Die Abkopplung der Unterschichten

Doch Betto und Boff bilden nur die Spitze der Masse der Enttäuschten, die alle, sowohl engagierte Kritiker als auch gerade Betroffene, dem sozialen Bereich entstammen. Es ist keine Überraschung: Brasilien leidet an einer der schlimmsten Ungleichheiten der ganzen Welt. Die Politik des Landes, das vor Schönheit, Energie, Talenten, Modernisierungsdynamik und Reichtum geradezu birst, erreicht seine Unterschichten nicht. Von den insgesamt 180 Millionen Brasilianerinnen und Brasilianern leben etwa die Hälfte in Armut. 53 Millionen Bürger leiden an chronischer Unterernährung. Millionen Kinder darben, besuchen keine Schule, verkommen in Slums und Favelas oder sterben frühzeitig an Drogen, Aids, Malaria, Hepatitis, Tuberkulose, Durchfall etc.

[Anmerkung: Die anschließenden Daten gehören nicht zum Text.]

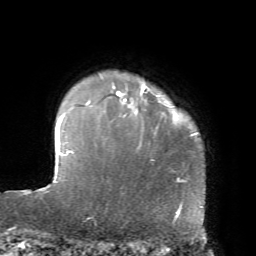
Breast MRI, one axial slice. Slice 60 of 72 in the series (ordered by position). Cropped to one breast. Dynamic contrast-enhanced series, time point 2 of 7 at this slice position (early post-contrast). 1.5 T. TE 4.2 ms, TR 8.7 ms. 2.2 mm slice thickness. 256 × 256 image matrix, field of view 180 × 180 mm. Female patient.
Outlined on this slice (semi-automatic segmentation, software-assisted and operator-edited):
- enhancing-tissue mask used for the functional tumour volume (all voxels passing the contrast-enhancement thresholds inside the analysis volume; usually the tumour): bounding box <86,85,147,106> (left, top, right, bottom; pixels)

Lulas Fome Zero sollte mit "Familienstipendien" und Talleres gerade Haushaltvorstände in den Slums, also regelmäßig Frauen, unterstützen, doch das mit Fanfaren gestartete Programm - bewundert in aller Welt - verlor sich in eigener Bürokratie. Im Kongress schaffte Lula es in den beiden ersten Regierungsjahren immerhin, eine einigermaßen weit reichende Renten- und Steuerreform durchzusetzen, doch für sozialpolitische Eingriffe, welche die Axt an die Wurzeln der Armut und Ungleichheit ansetzen, fehlen ihm die Mehrheiten. Lula regiert inzwischen auf der Basis eines losen Geflechts von Unterstützungen, deren konservative Akzente wohl seine fiskalpolitische Orthodoxie, nicht aber seine sozialen Vorhaben absegnen. Noch immer kommt die zugesagte Agrarreform nicht vom Fleck, weswegen die quasi-revolutionäre MST-Landlosenbewegung ihren "Waffenstillstand" aufkündigte und inzwischen wieder gewaltsam brachliegende Ländereien - in den Städten auch Häuser - besetzt. Gegen sie agieren die nach wie vor fast allmächtigen Großgrundbesitzer, deren bewaffnete Privatmilizen heute täglich brutaler gegen MST-Mitglieder vorgehen.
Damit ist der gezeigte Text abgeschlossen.